第024話:理(ことわり)の外側
オニキスの西門前に、ようやく静寂が訪れようとしていた。
細剣を鞘に収めたステラは、漆黒の残骸と化した巨人兵をじっと見つめる。周囲では、絶対的な指揮官を失い統制を欠いた魔獣たちが、蜘蛛の子を散らすように逃げ惑い始めていた。
「残党を逃すな! 掃討開始だッ!」
カイルの号令とともに、冒険者たちが一斉に駆け出していく。リィンもまたその一陣に加わり、メルクリウスの碧い光を奔らせながら、戦場を縦横無尽に駆け抜けていた。

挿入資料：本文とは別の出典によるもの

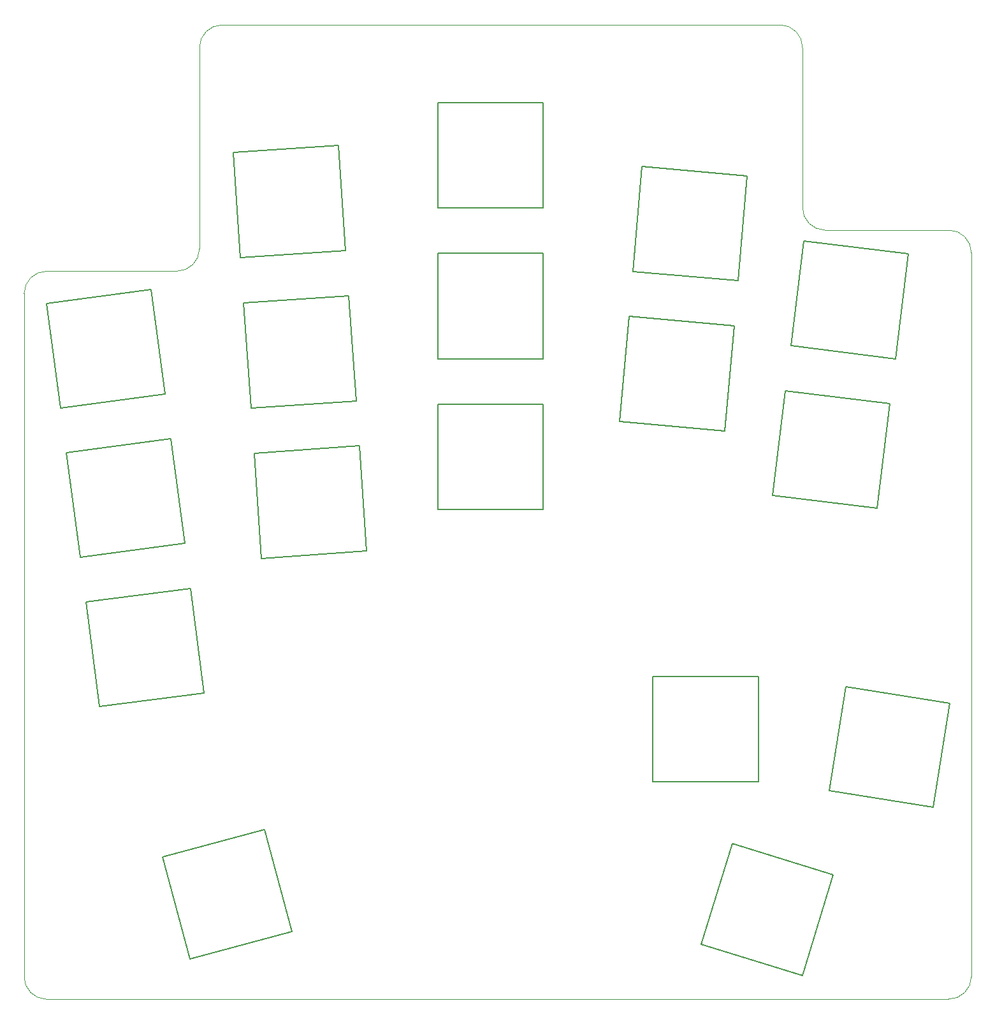
<source format=gbr>
%TF.GenerationSoftware,KiCad,Pcbnew,7.0.7*%
%TF.CreationDate,2024-05-22T00:09:16+09:00*%
%TF.ProjectId,hmproto34,686d7072-6f74-46f3-9334-2e6b69636164,rev?*%
%TF.SameCoordinates,Original*%
%TF.FileFunction,Profile,NP*%
%FSLAX46Y46*%
G04 Gerber Fmt 4.6, Leading zero omitted, Abs format (unit mm)*
G04 Created by KiCad (PCBNEW 7.0.7) date 2024-05-22 00:09:16*
%MOMM*%
%LPD*%
G01*
G04 APERTURE LIST*
%TA.AperFunction,Profile*%
%ADD10C,0.200000*%
%TD*%
%TA.AperFunction,Profile*%
%ADD11C,0.100000*%
%TD*%
G04 APERTURE END LIST*
D10*
X42135947Y-62883676D02*
X56101047Y-61906476D01*
D11*
X35278788Y-41731083D02*
X35278788Y-14980000D01*
D10*
X106813047Y-45966576D02*
X108032047Y-32019576D01*
X92341847Y-50726576D02*
X91122347Y-64673676D01*
X30689947Y-61031576D02*
X28862647Y-47151976D01*
X101954047Y-134118456D02*
X115342047Y-138212626D01*
X80933047Y-56326976D02*
X66933747Y-56326976D01*
X129432047Y-42423676D02*
X115536047Y-40717576D01*
D11*
X11990004Y-138370000D02*
G75*
G03*
X14960013Y-141377796I2988896J-18900D01*
G01*
D10*
X43931647Y-118841476D02*
X30408747Y-122464376D01*
D11*
X115379898Y-36234405D02*
G75*
G03*
X118350000Y-39242203I2988902J-18895D01*
G01*
D10*
X105068047Y-65894676D02*
X106289047Y-51947576D01*
X91122347Y-64673676D02*
X105068047Y-65894676D01*
X106289047Y-51947576D02*
X92341847Y-50726576D01*
X42554747Y-68871076D02*
X43531947Y-82837476D01*
D11*
X137802096Y-42250000D02*
G75*
G03*
X134832059Y-39242203I-2988896J18900D01*
G01*
D10*
X43531947Y-82837476D02*
X57496947Y-81860276D01*
X80933047Y-42327376D02*
X80933047Y-56326976D01*
X39764247Y-28962576D02*
X40740047Y-42929576D01*
D11*
X134800992Y-141362072D02*
X14960013Y-141377797D01*
X134800992Y-141362088D02*
G75*
G03*
X137808789Y-138392059I18908J2988888D01*
G01*
D10*
X80933047Y-76330576D02*
X66933747Y-76330576D01*
X113098047Y-60571276D02*
X111392047Y-74467176D01*
X54706547Y-41952376D02*
X53729347Y-27986576D01*
X127726047Y-56319876D02*
X129432047Y-42423676D01*
D11*
X38286585Y-12009989D02*
G75*
G03*
X35278789Y-14980000I-18885J-2988911D01*
G01*
D10*
X66933747Y-56326976D02*
X66933747Y-42327376D01*
D11*
X14991080Y-44701104D02*
G75*
G03*
X11983284Y-47671109I-18900J-2988896D01*
G01*
D10*
X94085347Y-30799576D02*
X92865747Y-44747076D01*
X35911247Y-100695476D02*
X34084147Y-86814376D01*
X47554247Y-132365616D02*
X43931647Y-118841476D01*
X30408747Y-122464376D02*
X34031647Y-135988466D01*
X95508747Y-98525176D02*
X109508047Y-98525176D01*
X22031647Y-102521476D02*
X35911247Y-100695476D01*
X41158747Y-48917176D02*
X42135947Y-62883676D01*
X56519747Y-67894176D02*
X42554747Y-68871076D01*
D11*
X38286585Y-12009987D02*
X112409974Y-11992203D01*
D10*
X33299947Y-80862676D02*
X31474047Y-66983376D01*
X66933747Y-42327376D02*
X80933047Y-42327376D01*
X92865747Y-44747076D02*
X106813047Y-45966576D01*
X55125247Y-47940076D02*
X41158747Y-48917176D01*
X31474047Y-66983376D02*
X17593047Y-68810376D01*
D11*
X14991080Y-44701096D02*
X32270991Y-44701096D01*
D10*
X134937047Y-102068176D02*
X121110047Y-99878476D01*
D11*
X115379987Y-15000000D02*
X115379987Y-36234406D01*
D10*
X56101047Y-61906476D02*
X55125247Y-47940076D01*
X125288047Y-76173176D02*
X126994047Y-62278676D01*
X109508047Y-98525176D02*
X109508047Y-112524576D01*
X40740047Y-42929576D02*
X54706547Y-41952376D01*
X14983047Y-48978976D02*
X16808947Y-62858676D01*
X66933747Y-22325576D02*
X80933047Y-22325576D01*
X115536047Y-40717576D02*
X113830047Y-54613876D01*
D11*
X118350000Y-39242203D02*
X134832059Y-39242203D01*
D10*
X66933747Y-36324576D02*
X66933747Y-22325576D01*
X20204447Y-88641776D02*
X22031647Y-102521476D01*
X16808947Y-62858676D02*
X30689947Y-61031576D01*
X111392047Y-74467176D02*
X125288047Y-76173176D01*
X53729347Y-27986576D02*
X39764247Y-28962576D01*
X66933747Y-76330576D02*
X66933747Y-62329476D01*
X119434047Y-124823576D02*
X106047047Y-120730776D01*
X19420347Y-82691476D02*
X33299947Y-80862676D01*
X95508747Y-112524576D02*
X95508747Y-98525176D01*
D11*
X32270991Y-44701087D02*
G75*
G03*
X35278787Y-41731083I18909J2988887D01*
G01*
D10*
X66933747Y-62329476D02*
X80933047Y-62329476D01*
X126994047Y-62278676D02*
X113098047Y-60571276D01*
X108032047Y-32019576D02*
X94085347Y-30799576D01*
X109508047Y-112524576D02*
X95508747Y-112524576D01*
X121110047Y-99878476D02*
X118920047Y-113705576D01*
X57496947Y-81860276D02*
X56519747Y-67894176D01*
X80933047Y-22325576D02*
X80933047Y-36324576D01*
X118920047Y-113705576D02*
X132747047Y-115895276D01*
X132747047Y-115895276D02*
X134937047Y-102068176D01*
X17593047Y-68810376D02*
X19420347Y-82691476D01*
X106047047Y-120730776D02*
X101954047Y-134118456D01*
D11*
X115379996Y-15000000D02*
G75*
G03*
X112409974Y-11992204I-2988896J18900D01*
G01*
D10*
X80933047Y-36324576D02*
X66933747Y-36324576D01*
X113830047Y-54613876D02*
X127726047Y-56319876D01*
D11*
X11990000Y-138370000D02*
X11983283Y-47671109D01*
D10*
X34084147Y-86814376D02*
X20204447Y-88641776D01*
X28862647Y-47151976D02*
X14983047Y-48978976D01*
X80933047Y-62329476D02*
X80933047Y-76330576D01*
X34031647Y-135988466D02*
X47554247Y-132365616D01*
D11*
X137802072Y-42250000D02*
X137808789Y-138392059D01*
D10*
X115342047Y-138212626D02*
X119434047Y-124823576D01*
M02*

</source>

「……そこらの魔獣相手なら、もうリィンの心配はいらないわね」
ステラは独りごちる。宝剣を振るい、次々と魔獣を駆逐していく彼女の動きからは、もはや以前のような危うさは感じられない。その確かな成長を認めたステラは、視線を再び足元の「遺骸」へと戻した。
ステラは、両断された巨人兵の断面を凝視する。
本来、この世界の魔獣は、大気中の魔力が魔石を核として具現化した存在だ。命を落とせば肉体は霧のように消え、純粋な魔力の結晶である魔石へと還る――それがこの世界の理である。
しかし、目の前の巨躯は一向に崩れる気配がない。
鉄のような質感を保ったまま、重々しくそこに横たわっている。
(おかしいわね……。一定時間が過ぎれば魔石に変化するはずなのに、その兆しすらない)
ステラは屈み込み、その黒い装甲にそっと触れた。指先に伝わるのは、冷たく無機質な拒絶の感触。それは生物的な魔物というより、精巧に作り上げられた「兵器」に近いものだった。
「……この巨人兵、魔獣ではないわ」
確信に近い呟きが漏れる。
魔石を核とせず、世界の理に従わない存在。
それが意味するのは、この大陸の生態系から生まれた脅威ではないということだ。
(別の次元の扉が繋がっているのか……あるいは、誰かが意図的にこの場所へ『何か』を送り込んでいる?)
一抹の不安が、冷たい風のようにステラの胸を撫でた。
父である天龍王が、リィンを「希望」と呼んだ理由。
それは単に彼女が神具の適格者だからというだけではない。これから訪れるであろう「世界の理が通用しない敵」に対抗できる、唯一の鍵だからではないのか。
「ステラさーん! 終わりました!」
遠くから、リィンが元気に手を振って駆け寄ってくる。その無垢な笑顔を見つめながら、ステラは足元の残骸から視線を外し、優しく微笑みを返した。
「ええ、お疲れ様。怪我はない?」
再会を喜ぶリィンの姿を見守りながらも、ステラの瞳の奥には、去りやらぬ暗雲が色濃く残っていた。